[WHAT TO DO]: Print every record below exactly as written.
+ + + + + + +
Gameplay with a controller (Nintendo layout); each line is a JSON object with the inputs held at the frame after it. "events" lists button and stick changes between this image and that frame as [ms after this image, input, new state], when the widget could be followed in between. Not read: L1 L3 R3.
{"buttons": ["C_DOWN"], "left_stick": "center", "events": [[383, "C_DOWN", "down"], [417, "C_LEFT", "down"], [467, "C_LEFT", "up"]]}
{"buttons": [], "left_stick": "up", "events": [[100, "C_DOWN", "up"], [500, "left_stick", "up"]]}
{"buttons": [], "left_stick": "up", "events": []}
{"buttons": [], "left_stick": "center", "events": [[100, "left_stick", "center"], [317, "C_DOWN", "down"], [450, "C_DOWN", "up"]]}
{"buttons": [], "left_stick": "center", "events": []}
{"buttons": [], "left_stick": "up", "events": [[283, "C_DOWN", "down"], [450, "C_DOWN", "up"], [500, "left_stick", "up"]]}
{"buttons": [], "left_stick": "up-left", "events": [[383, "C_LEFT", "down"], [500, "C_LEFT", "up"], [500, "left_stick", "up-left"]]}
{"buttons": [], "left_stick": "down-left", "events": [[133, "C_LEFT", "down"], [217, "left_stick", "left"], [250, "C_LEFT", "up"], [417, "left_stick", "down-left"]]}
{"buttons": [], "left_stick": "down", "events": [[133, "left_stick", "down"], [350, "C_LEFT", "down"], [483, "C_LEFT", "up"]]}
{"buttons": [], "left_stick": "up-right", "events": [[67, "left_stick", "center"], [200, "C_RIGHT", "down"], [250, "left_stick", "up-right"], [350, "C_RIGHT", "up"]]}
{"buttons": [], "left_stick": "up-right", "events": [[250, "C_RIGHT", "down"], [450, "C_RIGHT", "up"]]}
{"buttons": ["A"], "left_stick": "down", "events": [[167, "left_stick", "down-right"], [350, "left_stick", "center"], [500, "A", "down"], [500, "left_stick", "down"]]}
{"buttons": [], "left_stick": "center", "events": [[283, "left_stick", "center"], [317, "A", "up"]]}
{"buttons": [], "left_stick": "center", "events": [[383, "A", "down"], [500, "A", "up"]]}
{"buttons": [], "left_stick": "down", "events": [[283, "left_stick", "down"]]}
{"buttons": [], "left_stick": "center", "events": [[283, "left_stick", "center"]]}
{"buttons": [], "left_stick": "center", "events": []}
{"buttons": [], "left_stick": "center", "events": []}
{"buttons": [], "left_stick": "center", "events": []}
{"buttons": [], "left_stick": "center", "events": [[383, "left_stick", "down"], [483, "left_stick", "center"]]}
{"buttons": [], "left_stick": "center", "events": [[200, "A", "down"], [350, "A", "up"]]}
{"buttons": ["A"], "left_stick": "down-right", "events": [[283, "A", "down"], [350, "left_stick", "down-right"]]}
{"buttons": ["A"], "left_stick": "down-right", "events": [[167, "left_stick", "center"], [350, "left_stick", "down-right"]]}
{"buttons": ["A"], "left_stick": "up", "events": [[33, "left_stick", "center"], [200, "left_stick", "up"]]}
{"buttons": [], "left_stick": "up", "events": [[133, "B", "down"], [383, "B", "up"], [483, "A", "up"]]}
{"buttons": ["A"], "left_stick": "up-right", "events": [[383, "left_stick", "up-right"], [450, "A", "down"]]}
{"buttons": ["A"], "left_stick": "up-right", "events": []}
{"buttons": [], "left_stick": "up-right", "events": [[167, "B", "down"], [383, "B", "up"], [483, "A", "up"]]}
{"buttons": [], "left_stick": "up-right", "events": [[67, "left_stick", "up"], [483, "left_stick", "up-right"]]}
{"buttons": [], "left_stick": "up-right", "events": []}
+ + + + + + +
[RESULT OF THE TASK]:
Gameplay with a controller (Nintendo layout); each line is a JSON object with the inputs held at the frame after it. "events" lists button and stick changes between this image and that frame as [ms after this image, input, new state], when the widget could be followed in between. Not read: L1 L3 R3.
{"buttons": ["C_DOWN"], "left_stick": "center", "events": [[383, "C_DOWN", "down"], [417, "C_LEFT", "down"], [467, "C_LEFT", "up"]]}
{"buttons": [], "left_stick": "up", "events": [[100, "C_DOWN", "up"], [500, "left_stick", "up"]]}
{"buttons": [], "left_stick": "up", "events": []}
{"buttons": [], "left_stick": "center", "events": [[100, "left_stick", "center"], [317, "C_DOWN", "down"], [450, "C_DOWN", "up"]]}
{"buttons": [], "left_stick": "center", "events": []}
{"buttons": [], "left_stick": "up", "events": [[283, "C_DOWN", "down"], [450, "C_DOWN", "up"], [500, "left_stick", "up"]]}
{"buttons": [], "left_stick": "up-left", "events": [[383, "C_LEFT", "down"], [500, "C_LEFT", "up"], [500, "left_stick", "up-left"]]}
{"buttons": [], "left_stick": "down-left", "events": [[133, "C_LEFT", "down"], [217, "left_stick", "left"], [250, "C_LEFT", "up"], [417, "left_stick", "down-left"]]}
{"buttons": [], "left_stick": "down", "events": [[133, "left_stick", "down"], [350, "C_LEFT", "down"], [483, "C_LEFT", "up"]]}
{"buttons": [], "left_stick": "up-right", "events": [[67, "left_stick", "center"], [200, "C_RIGHT", "down"], [250, "left_stick", "up-right"], [350, "C_RIGHT", "up"]]}
{"buttons": [], "left_stick": "up-right", "events": [[250, "C_RIGHT", "down"], [450, "C_RIGHT", "up"]]}
{"buttons": ["A"], "left_stick": "down", "events": [[167, "left_stick", "down-right"], [350, "left_stick", "center"], [500, "A", "down"], [500, "left_stick", "down"]]}
{"buttons": [], "left_stick": "center", "events": [[283, "left_stick", "center"], [317, "A", "up"]]}
{"buttons": [], "left_stick": "center", "events": [[383, "A", "down"], [500, "A", "up"]]}
{"buttons": [], "left_stick": "down", "events": [[283, "left_stick", "down"]]}
{"buttons": [], "left_stick": "center", "events": [[283, "left_stick", "center"]]}
{"buttons": [], "left_stick": "center", "events": []}
{"buttons": [], "left_stick": "center", "events": []}
{"buttons": [], "left_stick": "center", "events": []}
{"buttons": [], "left_stick": "center", "events": [[383, "left_stick", "down"], [483, "left_stick", "center"]]}
{"buttons": [], "left_stick": "center", "events": [[200, "A", "down"], [350, "A", "up"]]}
{"buttons": ["A"], "left_stick": "down-right", "events": [[283, "A", "down"], [350, "left_stick", "down-right"]]}
{"buttons": ["A"], "left_stick": "down-right", "events": [[167, "left_stick", "center"], [350, "left_stick", "down-right"]]}
{"buttons": ["A"], "left_stick": "up", "events": [[33, "left_stick", "center"], [200, "left_stick", "up"]]}
{"buttons": [], "left_stick": "up", "events": [[133, "B", "down"], [383, "B", "up"], [483, "A", "up"]]}
{"buttons": ["A"], "left_stick": "up-right", "events": [[383, "left_stick", "up-right"], [450, "A", "down"]]}
{"buttons": ["A"], "left_stick": "up-right", "events": []}
{"buttons": [], "left_stick": "up-right", "events": [[167, "B", "down"], [383, "B", "up"], [483, "A", "up"]]}
{"buttons": [], "left_stick": "up-right", "events": [[67, "left_stick", "up"], [483, "left_stick", "up-right"]]}
{"buttons": [], "left_stick": "up-right", "events": []}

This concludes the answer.